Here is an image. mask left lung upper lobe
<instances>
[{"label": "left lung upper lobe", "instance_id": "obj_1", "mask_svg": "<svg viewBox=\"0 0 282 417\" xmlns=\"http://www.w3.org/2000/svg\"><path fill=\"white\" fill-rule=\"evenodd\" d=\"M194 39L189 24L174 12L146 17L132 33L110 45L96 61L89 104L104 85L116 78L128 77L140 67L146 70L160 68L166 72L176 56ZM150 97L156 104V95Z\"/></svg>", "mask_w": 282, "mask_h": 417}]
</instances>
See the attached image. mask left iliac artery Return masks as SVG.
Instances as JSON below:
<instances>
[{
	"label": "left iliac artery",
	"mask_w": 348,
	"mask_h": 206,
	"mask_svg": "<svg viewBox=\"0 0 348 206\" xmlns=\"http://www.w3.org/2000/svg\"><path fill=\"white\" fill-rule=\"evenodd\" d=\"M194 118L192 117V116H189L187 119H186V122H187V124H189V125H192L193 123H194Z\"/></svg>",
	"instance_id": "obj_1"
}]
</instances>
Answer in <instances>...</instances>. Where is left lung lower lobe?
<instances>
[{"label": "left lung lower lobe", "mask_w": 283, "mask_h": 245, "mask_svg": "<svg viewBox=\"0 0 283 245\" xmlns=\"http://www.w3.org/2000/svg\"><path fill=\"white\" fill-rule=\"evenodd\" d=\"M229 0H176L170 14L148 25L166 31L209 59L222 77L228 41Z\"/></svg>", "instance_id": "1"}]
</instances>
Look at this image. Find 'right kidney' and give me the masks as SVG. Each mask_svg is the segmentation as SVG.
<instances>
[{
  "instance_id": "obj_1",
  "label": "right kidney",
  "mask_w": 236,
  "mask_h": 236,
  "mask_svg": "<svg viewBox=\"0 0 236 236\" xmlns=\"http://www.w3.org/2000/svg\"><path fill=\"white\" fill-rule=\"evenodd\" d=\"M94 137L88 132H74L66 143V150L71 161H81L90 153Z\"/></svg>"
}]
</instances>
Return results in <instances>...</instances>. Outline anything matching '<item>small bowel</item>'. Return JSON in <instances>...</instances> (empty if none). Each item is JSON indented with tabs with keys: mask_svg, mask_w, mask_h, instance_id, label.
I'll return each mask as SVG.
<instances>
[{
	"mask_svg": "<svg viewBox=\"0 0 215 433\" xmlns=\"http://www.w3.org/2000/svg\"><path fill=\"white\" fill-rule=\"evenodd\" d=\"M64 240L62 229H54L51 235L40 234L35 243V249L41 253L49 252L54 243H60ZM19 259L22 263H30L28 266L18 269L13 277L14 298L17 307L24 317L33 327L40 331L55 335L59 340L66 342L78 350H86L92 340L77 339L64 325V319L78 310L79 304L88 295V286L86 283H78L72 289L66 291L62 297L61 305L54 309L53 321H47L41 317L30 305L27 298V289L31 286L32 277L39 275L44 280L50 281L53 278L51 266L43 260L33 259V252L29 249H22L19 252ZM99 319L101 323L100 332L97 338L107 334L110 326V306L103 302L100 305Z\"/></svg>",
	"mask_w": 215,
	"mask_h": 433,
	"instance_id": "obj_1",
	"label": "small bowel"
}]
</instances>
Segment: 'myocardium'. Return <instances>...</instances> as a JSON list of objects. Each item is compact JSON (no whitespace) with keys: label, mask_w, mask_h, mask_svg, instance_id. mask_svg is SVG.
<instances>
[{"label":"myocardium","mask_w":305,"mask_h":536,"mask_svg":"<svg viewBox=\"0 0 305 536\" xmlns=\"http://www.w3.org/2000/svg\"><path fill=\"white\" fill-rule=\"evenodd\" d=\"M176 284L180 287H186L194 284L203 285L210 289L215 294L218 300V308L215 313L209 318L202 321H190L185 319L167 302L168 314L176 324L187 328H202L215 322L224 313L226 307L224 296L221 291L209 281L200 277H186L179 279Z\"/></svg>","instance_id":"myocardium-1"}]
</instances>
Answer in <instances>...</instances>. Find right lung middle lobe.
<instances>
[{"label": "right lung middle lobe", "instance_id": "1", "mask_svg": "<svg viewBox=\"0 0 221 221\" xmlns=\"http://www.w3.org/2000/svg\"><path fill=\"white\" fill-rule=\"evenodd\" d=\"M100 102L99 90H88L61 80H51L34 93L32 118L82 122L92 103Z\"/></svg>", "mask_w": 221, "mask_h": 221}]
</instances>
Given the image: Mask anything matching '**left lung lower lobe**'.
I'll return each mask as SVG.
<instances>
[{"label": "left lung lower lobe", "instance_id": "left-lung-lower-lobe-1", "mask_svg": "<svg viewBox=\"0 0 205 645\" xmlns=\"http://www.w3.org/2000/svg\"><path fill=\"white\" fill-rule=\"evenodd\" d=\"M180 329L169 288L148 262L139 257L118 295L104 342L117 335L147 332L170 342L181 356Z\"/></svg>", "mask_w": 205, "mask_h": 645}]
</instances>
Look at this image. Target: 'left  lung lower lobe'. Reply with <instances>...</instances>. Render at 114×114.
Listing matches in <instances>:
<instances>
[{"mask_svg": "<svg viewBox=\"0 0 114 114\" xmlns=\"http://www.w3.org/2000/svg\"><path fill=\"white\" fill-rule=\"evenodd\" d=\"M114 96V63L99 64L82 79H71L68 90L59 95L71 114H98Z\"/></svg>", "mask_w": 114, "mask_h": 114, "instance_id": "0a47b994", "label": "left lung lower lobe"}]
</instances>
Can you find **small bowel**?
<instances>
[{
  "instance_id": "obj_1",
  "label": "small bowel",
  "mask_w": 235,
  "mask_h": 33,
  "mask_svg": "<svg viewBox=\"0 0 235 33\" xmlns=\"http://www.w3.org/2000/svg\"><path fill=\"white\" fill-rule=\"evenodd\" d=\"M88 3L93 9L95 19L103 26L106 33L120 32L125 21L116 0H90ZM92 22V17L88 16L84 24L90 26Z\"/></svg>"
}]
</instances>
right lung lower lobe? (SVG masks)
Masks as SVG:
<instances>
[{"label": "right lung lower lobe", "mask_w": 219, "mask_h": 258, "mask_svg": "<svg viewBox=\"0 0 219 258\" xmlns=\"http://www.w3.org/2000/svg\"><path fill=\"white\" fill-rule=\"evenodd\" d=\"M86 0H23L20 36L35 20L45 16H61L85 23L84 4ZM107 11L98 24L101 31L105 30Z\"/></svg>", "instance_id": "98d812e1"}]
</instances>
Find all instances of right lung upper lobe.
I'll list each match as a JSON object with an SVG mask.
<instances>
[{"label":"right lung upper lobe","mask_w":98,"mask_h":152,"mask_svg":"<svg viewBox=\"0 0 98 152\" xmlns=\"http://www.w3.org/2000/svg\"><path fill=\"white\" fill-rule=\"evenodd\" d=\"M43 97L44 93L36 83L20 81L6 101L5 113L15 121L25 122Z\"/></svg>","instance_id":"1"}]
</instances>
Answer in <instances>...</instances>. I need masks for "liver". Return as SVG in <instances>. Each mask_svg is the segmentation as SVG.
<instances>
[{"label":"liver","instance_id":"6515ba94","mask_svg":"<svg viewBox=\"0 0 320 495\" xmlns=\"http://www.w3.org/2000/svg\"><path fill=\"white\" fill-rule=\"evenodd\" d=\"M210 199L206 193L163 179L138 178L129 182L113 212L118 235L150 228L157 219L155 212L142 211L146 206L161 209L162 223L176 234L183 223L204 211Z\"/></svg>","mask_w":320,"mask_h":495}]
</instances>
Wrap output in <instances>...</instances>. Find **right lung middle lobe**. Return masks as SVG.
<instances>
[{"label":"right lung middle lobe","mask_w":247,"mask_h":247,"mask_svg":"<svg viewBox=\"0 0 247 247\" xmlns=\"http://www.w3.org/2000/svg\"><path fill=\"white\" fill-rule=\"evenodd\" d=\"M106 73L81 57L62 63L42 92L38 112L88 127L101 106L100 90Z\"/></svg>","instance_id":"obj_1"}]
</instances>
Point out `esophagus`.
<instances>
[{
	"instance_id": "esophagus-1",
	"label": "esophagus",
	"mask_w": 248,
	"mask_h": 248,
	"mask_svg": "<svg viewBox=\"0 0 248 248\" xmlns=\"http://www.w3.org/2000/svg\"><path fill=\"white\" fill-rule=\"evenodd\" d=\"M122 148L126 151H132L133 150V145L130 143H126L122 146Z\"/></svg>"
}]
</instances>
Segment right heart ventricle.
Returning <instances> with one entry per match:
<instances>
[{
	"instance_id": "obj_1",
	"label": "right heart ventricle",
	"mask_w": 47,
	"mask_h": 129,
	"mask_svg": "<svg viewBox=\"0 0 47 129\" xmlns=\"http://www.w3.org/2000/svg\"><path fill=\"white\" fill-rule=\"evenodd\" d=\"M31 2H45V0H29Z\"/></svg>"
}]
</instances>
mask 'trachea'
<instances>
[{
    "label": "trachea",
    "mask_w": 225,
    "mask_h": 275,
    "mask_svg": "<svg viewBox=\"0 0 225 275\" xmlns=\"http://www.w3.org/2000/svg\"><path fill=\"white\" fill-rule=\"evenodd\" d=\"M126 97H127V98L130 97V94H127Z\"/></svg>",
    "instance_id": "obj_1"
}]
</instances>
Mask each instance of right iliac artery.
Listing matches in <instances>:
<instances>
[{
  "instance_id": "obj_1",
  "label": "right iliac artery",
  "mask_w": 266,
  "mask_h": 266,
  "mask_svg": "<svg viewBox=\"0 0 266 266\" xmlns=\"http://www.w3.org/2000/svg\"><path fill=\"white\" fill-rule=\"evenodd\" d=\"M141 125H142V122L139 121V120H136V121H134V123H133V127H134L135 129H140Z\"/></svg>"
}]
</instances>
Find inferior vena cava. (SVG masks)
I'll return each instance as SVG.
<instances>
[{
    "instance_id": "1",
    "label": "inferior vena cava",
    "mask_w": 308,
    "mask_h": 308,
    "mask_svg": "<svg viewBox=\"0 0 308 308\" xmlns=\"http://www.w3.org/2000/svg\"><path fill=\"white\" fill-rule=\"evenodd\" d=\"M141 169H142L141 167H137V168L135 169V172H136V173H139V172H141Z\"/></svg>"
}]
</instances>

--------------------

Task requirements
Reproduce the data verbatim from the line with "Mask each instance of right iliac artery." to the end of the data.

Finished answer
Mask each instance of right iliac artery.
Listing matches in <instances>:
<instances>
[{
  "instance_id": "obj_1",
  "label": "right iliac artery",
  "mask_w": 266,
  "mask_h": 266,
  "mask_svg": "<svg viewBox=\"0 0 266 266\" xmlns=\"http://www.w3.org/2000/svg\"><path fill=\"white\" fill-rule=\"evenodd\" d=\"M141 125H142V122L139 121V120H136V121H134V123H133V127H134L135 129H140Z\"/></svg>"
}]
</instances>
Find inferior vena cava. (SVG masks)
I'll return each instance as SVG.
<instances>
[{
    "instance_id": "1",
    "label": "inferior vena cava",
    "mask_w": 308,
    "mask_h": 308,
    "mask_svg": "<svg viewBox=\"0 0 308 308\" xmlns=\"http://www.w3.org/2000/svg\"><path fill=\"white\" fill-rule=\"evenodd\" d=\"M141 169H142L141 167H137V168L135 169V172H136V173H139V172H141Z\"/></svg>"
}]
</instances>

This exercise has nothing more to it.